ASSIGNMENT
In the data below, retype exactly the line that contains "- ✅ Complete control" and every line after it, through the last.

--- DATA FOR THIS EXERCISE Enclosed Below ---

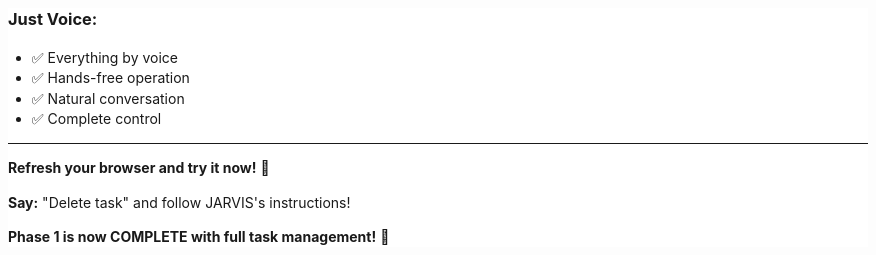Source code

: ### Just Voice:
- ✅ Everything by voice
- ✅ Hands-free operation
- ✅ Natural conversation
- ✅ Complete control

---

**Refresh your browser and try it now!** 🎤

**Say:** "Delete task" and follow JARVIS's instructions!

**Phase 1 is now COMPLETE with full task management!** 🎉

--- End of Enclosed DATA FOR THIS EXERCISE ---

FINAL ANSWER
- ✅ Complete control

---

**Refresh your browser and try it now!** 🎤

**Say:** "Delete task" and follow JARVIS's instructions!

**Phase 1 is now COMPLETE with full task management!** 🎉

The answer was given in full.